# Herd name, help!!!



## deerbunnyfarm (Dec 14, 2015)

I'm pulling my hair out over here!!


I have two months-ish before Basil kids and I'll have milk for soap making!! Soooo I have been trying to come up with ideas and learn as much as I can... Which led me to realize that my first and second pick for a "farm name" were taken. First choice was going to be Green Willow Goats, as I live on Green Willow Ln and my first registered doeling is named Willow. (Adga lamancha, planning to use her to get some mdga minimanchas out of, which is what I'd like to focus my very very small breeding business on) My second choice was Honeysuckle Acres/farms/goats or something but that has been used quite a bit. 


Help!! DH laughs at every other suggestion I make...

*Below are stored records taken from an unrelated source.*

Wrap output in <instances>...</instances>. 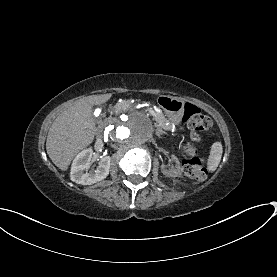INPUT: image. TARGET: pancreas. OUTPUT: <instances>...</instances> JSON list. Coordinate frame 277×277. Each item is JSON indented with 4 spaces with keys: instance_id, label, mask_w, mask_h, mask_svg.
Returning <instances> with one entry per match:
<instances>
[{
    "instance_id": "cf45deb5",
    "label": "pancreas",
    "mask_w": 277,
    "mask_h": 277,
    "mask_svg": "<svg viewBox=\"0 0 277 277\" xmlns=\"http://www.w3.org/2000/svg\"><path fill=\"white\" fill-rule=\"evenodd\" d=\"M143 112L151 116L153 119H157V123L164 127L168 123V118L165 115H161L160 109L155 105L146 101H121L113 105L108 106L107 113L110 116L119 115L123 112Z\"/></svg>"
}]
</instances>
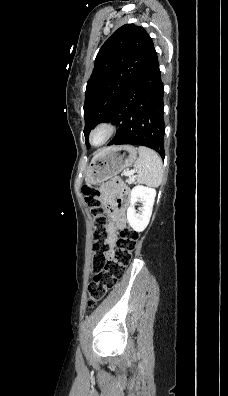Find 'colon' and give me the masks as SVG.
Returning a JSON list of instances; mask_svg holds the SVG:
<instances>
[{
    "label": "colon",
    "instance_id": "1",
    "mask_svg": "<svg viewBox=\"0 0 228 396\" xmlns=\"http://www.w3.org/2000/svg\"><path fill=\"white\" fill-rule=\"evenodd\" d=\"M121 188L123 196L128 190L122 180L114 179ZM81 192L93 218V257L92 268L96 271L93 282L88 288V304L94 306L115 287L123 276L125 267L132 260V253L136 249L138 233L131 229L121 232L116 250L110 246L111 232L108 228V218L105 214L100 198V188L97 185H84Z\"/></svg>",
    "mask_w": 228,
    "mask_h": 396
}]
</instances>
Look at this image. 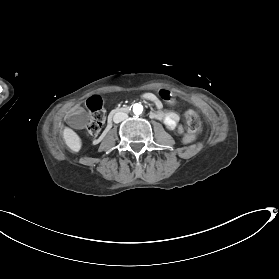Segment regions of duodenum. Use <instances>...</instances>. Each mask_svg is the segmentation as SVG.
<instances>
[{
	"label": "duodenum",
	"instance_id": "410a0bca",
	"mask_svg": "<svg viewBox=\"0 0 279 279\" xmlns=\"http://www.w3.org/2000/svg\"><path fill=\"white\" fill-rule=\"evenodd\" d=\"M131 113V108L125 107V108H117V109H112V113L108 112V114L106 115V126H104V131H101V134H98L97 137H95V142L94 145H98V143L102 142V140L104 139V136H106V133H108L109 128L112 127V118L113 115H118V113Z\"/></svg>",
	"mask_w": 279,
	"mask_h": 279
}]
</instances>
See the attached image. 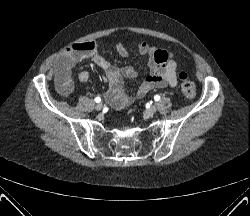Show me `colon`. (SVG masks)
Instances as JSON below:
<instances>
[{
  "instance_id": "colon-1",
  "label": "colon",
  "mask_w": 250,
  "mask_h": 216,
  "mask_svg": "<svg viewBox=\"0 0 250 216\" xmlns=\"http://www.w3.org/2000/svg\"><path fill=\"white\" fill-rule=\"evenodd\" d=\"M179 79L181 81V91L184 98L187 100H192L196 95V88L194 82L185 72H181L179 74Z\"/></svg>"
}]
</instances>
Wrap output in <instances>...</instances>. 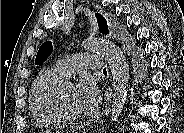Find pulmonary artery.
I'll return each mask as SVG.
<instances>
[{
	"label": "pulmonary artery",
	"instance_id": "e3ab8cb5",
	"mask_svg": "<svg viewBox=\"0 0 184 133\" xmlns=\"http://www.w3.org/2000/svg\"><path fill=\"white\" fill-rule=\"evenodd\" d=\"M102 60L99 55L74 54L60 59L55 68L63 77H67L83 69L101 70L103 69Z\"/></svg>",
	"mask_w": 184,
	"mask_h": 133
}]
</instances>
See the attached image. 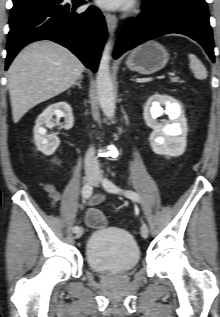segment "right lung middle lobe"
<instances>
[{
  "label": "right lung middle lobe",
  "instance_id": "1",
  "mask_svg": "<svg viewBox=\"0 0 220 317\" xmlns=\"http://www.w3.org/2000/svg\"><path fill=\"white\" fill-rule=\"evenodd\" d=\"M22 1H25V0H13V3H14V4H17V3H20V2H22Z\"/></svg>",
  "mask_w": 220,
  "mask_h": 317
}]
</instances>
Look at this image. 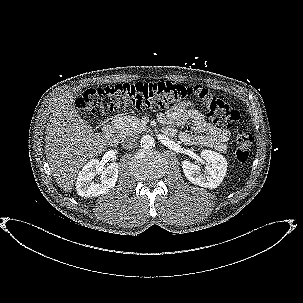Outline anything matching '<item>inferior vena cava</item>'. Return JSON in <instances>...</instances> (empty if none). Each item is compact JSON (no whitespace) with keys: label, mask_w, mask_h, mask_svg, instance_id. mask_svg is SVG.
<instances>
[{"label":"inferior vena cava","mask_w":303,"mask_h":303,"mask_svg":"<svg viewBox=\"0 0 303 303\" xmlns=\"http://www.w3.org/2000/svg\"><path fill=\"white\" fill-rule=\"evenodd\" d=\"M136 141V136L131 134L124 136L122 139L123 145L128 149H131L136 146Z\"/></svg>","instance_id":"602c4592"}]
</instances>
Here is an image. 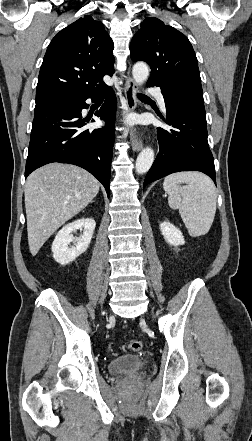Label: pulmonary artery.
<instances>
[{
  "instance_id": "obj_1",
  "label": "pulmonary artery",
  "mask_w": 252,
  "mask_h": 441,
  "mask_svg": "<svg viewBox=\"0 0 252 441\" xmlns=\"http://www.w3.org/2000/svg\"><path fill=\"white\" fill-rule=\"evenodd\" d=\"M147 93H149V94H151V95H154V96L157 98V100H158L159 105L161 106V108H162L163 110H165V101H164V97H163V95H162V93H161V91H160L159 89H157V88H148V89H147Z\"/></svg>"
}]
</instances>
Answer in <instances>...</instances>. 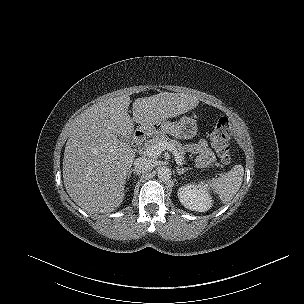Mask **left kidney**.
Masks as SVG:
<instances>
[{
  "mask_svg": "<svg viewBox=\"0 0 304 304\" xmlns=\"http://www.w3.org/2000/svg\"><path fill=\"white\" fill-rule=\"evenodd\" d=\"M208 189V185L203 182L198 185L188 184L179 188L178 198L185 208L205 212L212 207L213 203Z\"/></svg>",
  "mask_w": 304,
  "mask_h": 304,
  "instance_id": "1",
  "label": "left kidney"
}]
</instances>
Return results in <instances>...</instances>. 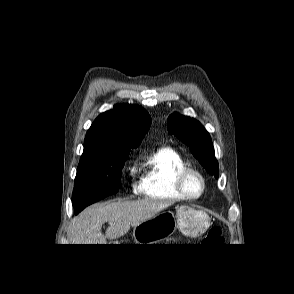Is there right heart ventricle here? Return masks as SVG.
Instances as JSON below:
<instances>
[{
    "label": "right heart ventricle",
    "instance_id": "obj_1",
    "mask_svg": "<svg viewBox=\"0 0 294 294\" xmlns=\"http://www.w3.org/2000/svg\"><path fill=\"white\" fill-rule=\"evenodd\" d=\"M183 157L171 147H160L140 162L137 193L155 200H180L175 187V173L185 167Z\"/></svg>",
    "mask_w": 294,
    "mask_h": 294
}]
</instances>
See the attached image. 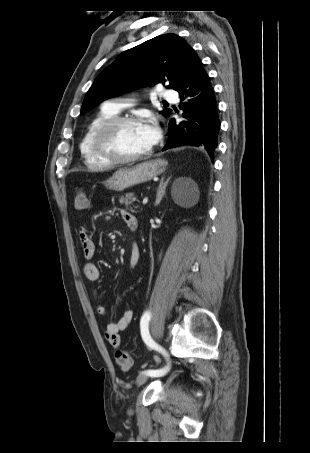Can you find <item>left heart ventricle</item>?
Returning a JSON list of instances; mask_svg holds the SVG:
<instances>
[{
	"label": "left heart ventricle",
	"mask_w": 310,
	"mask_h": 453,
	"mask_svg": "<svg viewBox=\"0 0 310 453\" xmlns=\"http://www.w3.org/2000/svg\"><path fill=\"white\" fill-rule=\"evenodd\" d=\"M111 151L129 157L147 151L150 146L143 134L142 124H128L118 128L109 142Z\"/></svg>",
	"instance_id": "obj_1"
}]
</instances>
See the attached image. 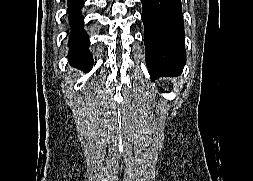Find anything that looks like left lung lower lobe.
Listing matches in <instances>:
<instances>
[{
    "mask_svg": "<svg viewBox=\"0 0 253 181\" xmlns=\"http://www.w3.org/2000/svg\"><path fill=\"white\" fill-rule=\"evenodd\" d=\"M146 63L151 78L182 72L186 63L180 0H142Z\"/></svg>",
    "mask_w": 253,
    "mask_h": 181,
    "instance_id": "obj_1",
    "label": "left lung lower lobe"
}]
</instances>
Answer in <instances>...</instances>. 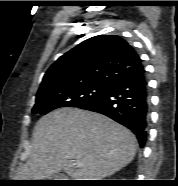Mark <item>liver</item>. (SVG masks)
Returning <instances> with one entry per match:
<instances>
[{"instance_id":"liver-1","label":"liver","mask_w":178,"mask_h":186,"mask_svg":"<svg viewBox=\"0 0 178 186\" xmlns=\"http://www.w3.org/2000/svg\"><path fill=\"white\" fill-rule=\"evenodd\" d=\"M137 141L124 126L99 113L60 108L35 125L21 180H44L63 170L73 180H101L134 158Z\"/></svg>"}]
</instances>
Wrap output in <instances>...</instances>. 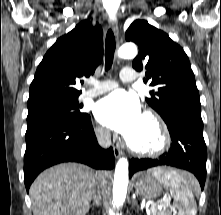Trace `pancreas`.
Wrapping results in <instances>:
<instances>
[{
    "label": "pancreas",
    "instance_id": "1",
    "mask_svg": "<svg viewBox=\"0 0 221 215\" xmlns=\"http://www.w3.org/2000/svg\"><path fill=\"white\" fill-rule=\"evenodd\" d=\"M152 215H171V212L168 210H159L157 208L151 209Z\"/></svg>",
    "mask_w": 221,
    "mask_h": 215
}]
</instances>
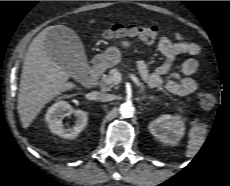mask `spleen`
Segmentation results:
<instances>
[{
	"instance_id": "3e777b00",
	"label": "spleen",
	"mask_w": 230,
	"mask_h": 186,
	"mask_svg": "<svg viewBox=\"0 0 230 186\" xmlns=\"http://www.w3.org/2000/svg\"><path fill=\"white\" fill-rule=\"evenodd\" d=\"M206 125L193 124L189 130V141L186 150V156L191 157L197 153L205 141Z\"/></svg>"
}]
</instances>
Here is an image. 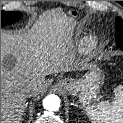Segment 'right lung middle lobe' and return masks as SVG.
<instances>
[{
    "mask_svg": "<svg viewBox=\"0 0 123 123\" xmlns=\"http://www.w3.org/2000/svg\"><path fill=\"white\" fill-rule=\"evenodd\" d=\"M22 17L20 12L1 11V27L17 22Z\"/></svg>",
    "mask_w": 123,
    "mask_h": 123,
    "instance_id": "1",
    "label": "right lung middle lobe"
}]
</instances>
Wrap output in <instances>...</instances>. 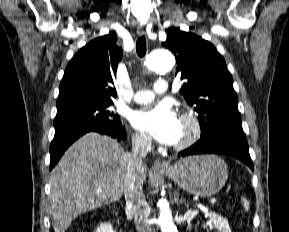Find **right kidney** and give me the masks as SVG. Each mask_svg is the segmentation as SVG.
I'll return each instance as SVG.
<instances>
[{
    "mask_svg": "<svg viewBox=\"0 0 289 232\" xmlns=\"http://www.w3.org/2000/svg\"><path fill=\"white\" fill-rule=\"evenodd\" d=\"M96 232H114L111 223H101Z\"/></svg>",
    "mask_w": 289,
    "mask_h": 232,
    "instance_id": "ca27d5eb",
    "label": "right kidney"
}]
</instances>
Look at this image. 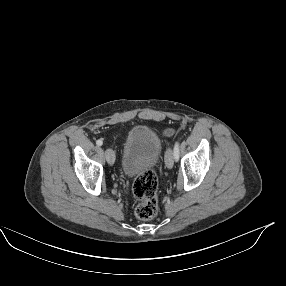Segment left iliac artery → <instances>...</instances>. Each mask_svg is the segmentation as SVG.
<instances>
[{
    "instance_id": "obj_1",
    "label": "left iliac artery",
    "mask_w": 286,
    "mask_h": 286,
    "mask_svg": "<svg viewBox=\"0 0 286 286\" xmlns=\"http://www.w3.org/2000/svg\"><path fill=\"white\" fill-rule=\"evenodd\" d=\"M174 158L175 160L179 159V141H176L174 145Z\"/></svg>"
}]
</instances>
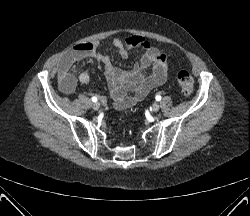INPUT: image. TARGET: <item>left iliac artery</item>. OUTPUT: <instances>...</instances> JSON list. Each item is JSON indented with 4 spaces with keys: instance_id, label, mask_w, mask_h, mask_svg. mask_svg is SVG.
Returning <instances> with one entry per match:
<instances>
[{
    "instance_id": "obj_1",
    "label": "left iliac artery",
    "mask_w": 250,
    "mask_h": 216,
    "mask_svg": "<svg viewBox=\"0 0 250 216\" xmlns=\"http://www.w3.org/2000/svg\"><path fill=\"white\" fill-rule=\"evenodd\" d=\"M155 99H156L157 101H160V100H161V96H160V95H157V96L155 97Z\"/></svg>"
}]
</instances>
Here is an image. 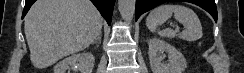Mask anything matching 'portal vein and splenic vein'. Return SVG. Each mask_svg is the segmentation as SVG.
Segmentation results:
<instances>
[{
    "label": "portal vein and splenic vein",
    "mask_w": 244,
    "mask_h": 73,
    "mask_svg": "<svg viewBox=\"0 0 244 73\" xmlns=\"http://www.w3.org/2000/svg\"><path fill=\"white\" fill-rule=\"evenodd\" d=\"M178 31H179V27H176V28H175V32H178Z\"/></svg>",
    "instance_id": "portal-vein-and-splenic-vein-1"
}]
</instances>
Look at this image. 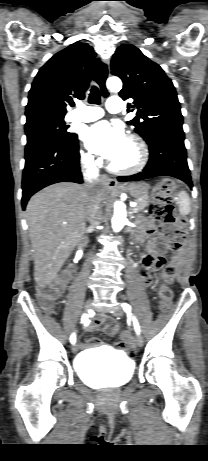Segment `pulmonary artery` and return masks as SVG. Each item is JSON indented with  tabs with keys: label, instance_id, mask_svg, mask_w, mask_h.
Here are the masks:
<instances>
[{
	"label": "pulmonary artery",
	"instance_id": "pulmonary-artery-1",
	"mask_svg": "<svg viewBox=\"0 0 208 461\" xmlns=\"http://www.w3.org/2000/svg\"><path fill=\"white\" fill-rule=\"evenodd\" d=\"M110 113H118L122 110V99L119 97H110L106 104ZM103 116V111L98 107L81 105L79 109L69 117L71 121L92 122Z\"/></svg>",
	"mask_w": 208,
	"mask_h": 461
}]
</instances>
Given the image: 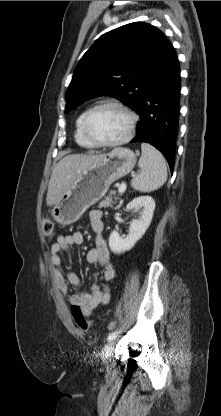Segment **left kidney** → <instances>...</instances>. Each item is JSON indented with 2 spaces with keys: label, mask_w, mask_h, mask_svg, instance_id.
Here are the masks:
<instances>
[{
  "label": "left kidney",
  "mask_w": 221,
  "mask_h": 416,
  "mask_svg": "<svg viewBox=\"0 0 221 416\" xmlns=\"http://www.w3.org/2000/svg\"><path fill=\"white\" fill-rule=\"evenodd\" d=\"M126 209H139L140 216L138 219L132 220L126 237H121L117 231H113L110 234L109 247L116 254L132 249L136 242L145 234L153 217L155 201L150 196L137 197L127 204Z\"/></svg>",
  "instance_id": "1"
}]
</instances>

As far as our property, it's almost all shaded by big, gorgeous trees... We only have one acre in a neighborhood just outside of city limits so I feel like a liar calling it a homestead or a farm. I'm dabbling with gardening in the front yard, the goats are in the back yard...no bodies of water or anything. As far as the trees go we have one pine, one maple, several boxelders, some sort of nonfruit producing pear tree, crepe myrtles... Maybe a few others I haven't identified. My goats all have "nature" names, Basil, Barli, Willow, and Clover. 

Did anything ring a bell for anyone?? Any ideas??

Names my husband laughed at me for were ShadyPatch, Schaduw, (Shade in Dutch) and SunHoney. Lol!! 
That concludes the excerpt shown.